# 7.7.1 NOCIS

(June 30, 2021)

The motivation for NOCIS ,, is the desire to improve on CIS while still maintaining a reasonably low computational scaling. It does so by including orbital relaxation, which CIS neglects altogether, and the non-orthogonal interaction between multiple core-hole references, such as the O $1s$ orbitals in O${}_{2}$.
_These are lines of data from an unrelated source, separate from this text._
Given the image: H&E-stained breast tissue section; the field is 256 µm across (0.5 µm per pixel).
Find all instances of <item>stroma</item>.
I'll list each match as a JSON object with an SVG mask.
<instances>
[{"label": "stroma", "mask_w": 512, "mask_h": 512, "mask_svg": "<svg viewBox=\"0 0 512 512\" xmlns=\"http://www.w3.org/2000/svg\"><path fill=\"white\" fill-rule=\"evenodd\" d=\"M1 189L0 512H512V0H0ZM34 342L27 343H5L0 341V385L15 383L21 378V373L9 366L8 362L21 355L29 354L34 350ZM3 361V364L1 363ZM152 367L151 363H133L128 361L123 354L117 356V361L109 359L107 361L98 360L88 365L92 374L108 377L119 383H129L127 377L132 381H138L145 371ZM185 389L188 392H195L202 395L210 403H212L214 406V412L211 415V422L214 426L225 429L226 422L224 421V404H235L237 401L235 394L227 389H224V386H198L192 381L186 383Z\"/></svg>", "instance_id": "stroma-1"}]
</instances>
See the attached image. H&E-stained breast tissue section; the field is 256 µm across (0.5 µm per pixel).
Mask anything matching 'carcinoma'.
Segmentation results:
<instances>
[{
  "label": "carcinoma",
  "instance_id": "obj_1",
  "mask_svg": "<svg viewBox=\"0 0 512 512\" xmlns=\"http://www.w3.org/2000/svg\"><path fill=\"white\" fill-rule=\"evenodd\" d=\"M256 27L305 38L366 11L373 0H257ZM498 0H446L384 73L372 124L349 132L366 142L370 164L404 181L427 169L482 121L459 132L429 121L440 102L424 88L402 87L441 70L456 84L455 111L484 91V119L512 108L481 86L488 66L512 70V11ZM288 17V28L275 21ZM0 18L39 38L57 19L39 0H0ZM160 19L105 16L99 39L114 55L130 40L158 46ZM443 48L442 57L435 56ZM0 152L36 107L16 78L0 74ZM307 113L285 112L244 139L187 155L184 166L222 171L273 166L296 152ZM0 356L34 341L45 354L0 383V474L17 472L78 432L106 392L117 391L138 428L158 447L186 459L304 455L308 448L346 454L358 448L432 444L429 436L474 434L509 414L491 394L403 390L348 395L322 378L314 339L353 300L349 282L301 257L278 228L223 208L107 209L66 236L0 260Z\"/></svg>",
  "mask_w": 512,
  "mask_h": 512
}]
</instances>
A brief overview of the NOCIS algorithm is as follows: after a ground-state orbital optimization, a Maximum Overlap Method (MOM) is done for an ionization from each localized core orbital of interest. This introduces orbital relaxation, and also renders the excited states non-orthogonal to the ground state. The Hamiltonian, overlap, and total spin squared matrices are constructed using the Slater-Condon rules for matrix elements between determinants which share a common set of orbitals and NOCI for the remaining matrix elements . Finally, the generalized eigenvalue problem is solved.

A key feature in open-shell NOCIS is a separate optimization of any open-shell references, which are states in which a core-electron is excited to a singly-occupied ground-state orbital. These separate optimizations render these states non-orthogonal to the other excited states.

NOCIS is spin-pure, size consistent, and maintains spatial symmetry. Like CIS, NOCIS produces excited states with the same $m_{s}$ as the reference but potentially with larger total spin. For example, performing NOCIS on a molecule with a singlet ground state will produce both singlet and triplet excited states.